First, when I was a kid visiting my grandparents in Poughkeepsie, NY, I remember seeing newspaper clippings of Patterson's win over Ingemar Johansson stuck in the 1960 World Book stacked neatly in the bookshelf next to my grandfather's chair. It's something I should ask my mother about -- does she remember that this was an important sporting event? So important that the family had newspaper clippings 20 years later?
Second, I lived in New Paltz, NY, on and off through the '90s. Patterson of course lived there also. On several occasions I saw Patterson shopping in the only grocery store in New Paltz, a Shop-Rite. You would see him speaking to people and feel like, well, Floyd Patterson is here, um, I better buy healthy foods. Some steaks.
So in that Shop-Rite I once came to a checkout line at the same time as Patterson, which is usually one of those awkward social situations -- who goes first, who goes to the express line? Floyd Patterson made the gesture ...
OK, just to make clear, Floyd Patterson was shopping for himself.
Patterson made the gesture for me to go ahead, and then he got in line behind me. He didn't look for another, shorter, line. What were we buying? I don't recall, but I can guess that on my apartment's behalf it was probably a bottle of tonic. For me, I'd guess it was some cheap spaghetti sauce.
The next memory came when the SUNY New Paltz English Department hosted a seminar in Sport and Literature. After a day of papers (a girlfriend delivered a paper), we had a post-dinner presentation: Gay Talese Reunited with One of His Subjects: Floyd Patterson.
Awkward. A legendary magazine interview/article was to be re-enacted in front of us. Mr. Patterson was clearly not up to it, perhaps already showing signs of Alzheimer's disease. Talese would ask a question -- the two of them standing up the whole time -- and Patterson would essentially parry it, give a vague non-answer: "Yep, that's how it was."

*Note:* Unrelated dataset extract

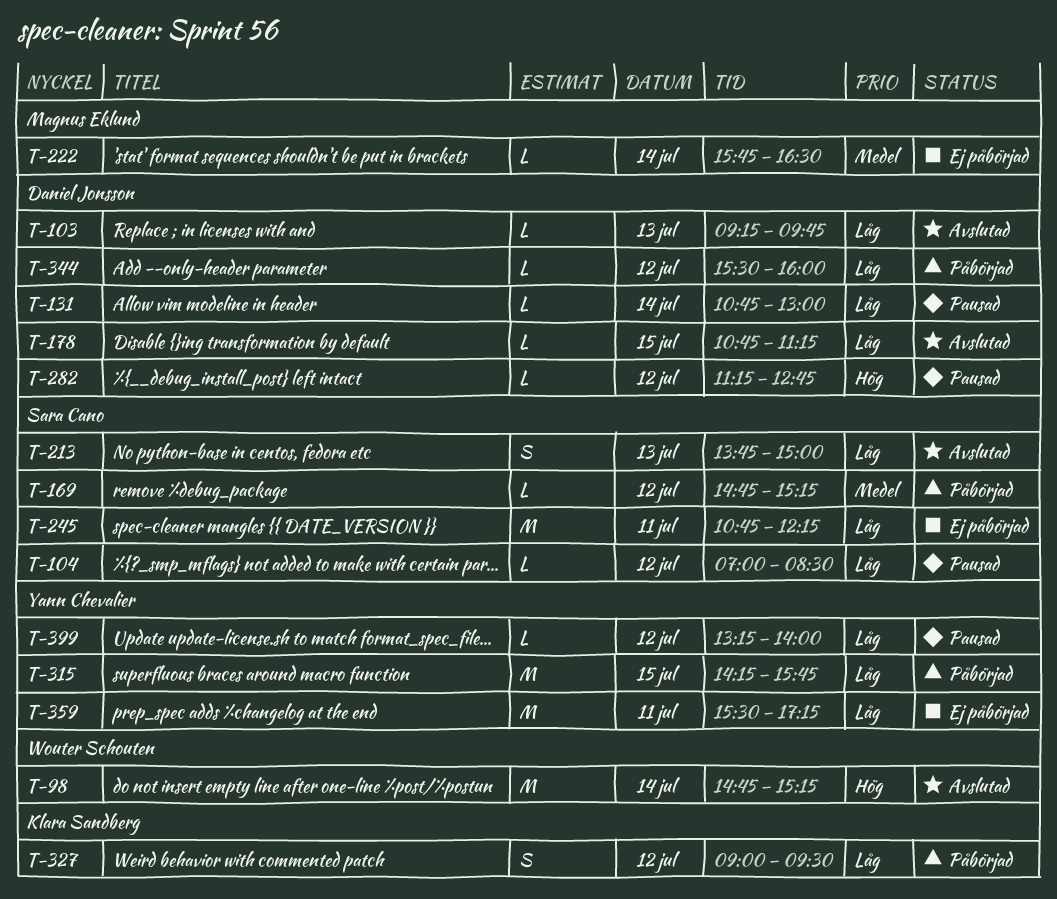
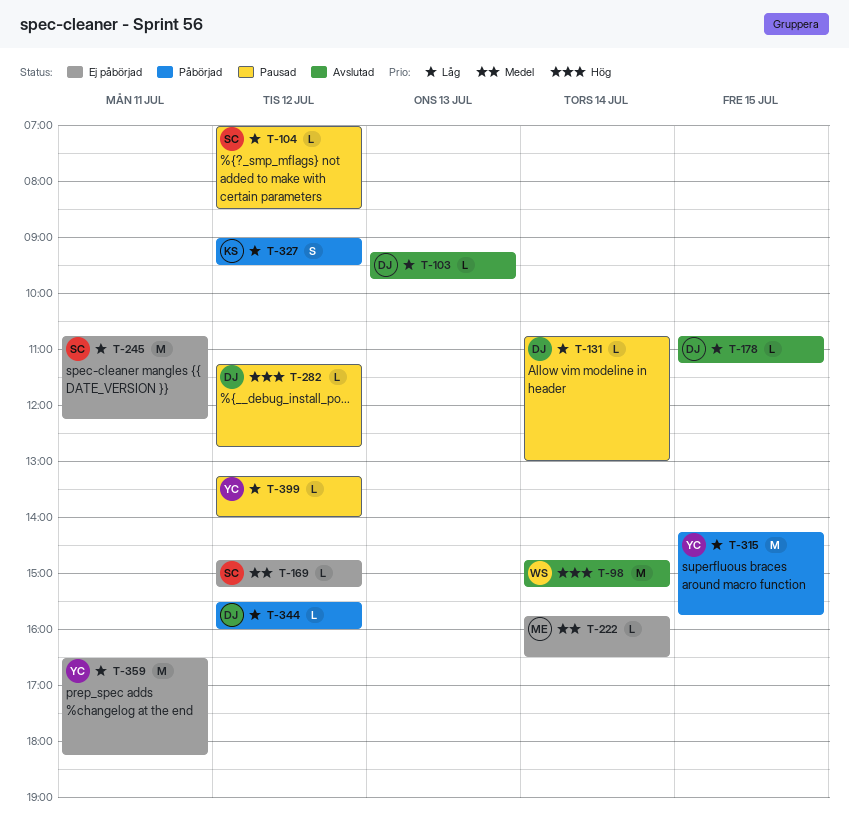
T-169, status: Påbörjad -> Ej påbörjad
T-213: present -> none
T-359, begins: 15:30 -> 16:30
T-359, ends: 17:15 -> 18:15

Later, we in the English Department got to meet Patterson. I'd already "met" him buying whatever at Shop-Rite at the same time. (Me fantasizing that he was buying it for Tracy Patterson, his adopted boxing son.) I was struck by two things, one that I'd already noticed: I was taller than a former heavyweight champion. And two: when I went to shake his hand, I couldn't fit my hand around his; my long fingers just went around the palm of his hand and no farther. Like I was a kid shaking his dad's hand.
I won't go into a litany about his hands. Others like boxing journalist Bert Sugar should. But his hands had decked Archie Moore, protected him from Sonny Liston and Muhammad Ali, belted Ingemar Johansson ... I'll just say that I've met several professional athletes since and always measured those moments to meeting Floyd Patterson. And I've made many more grocery store trips since, and always measured those moments to encountering Floyd Patterson in the aisle of a small Shop-Rite in New Paltz, NY.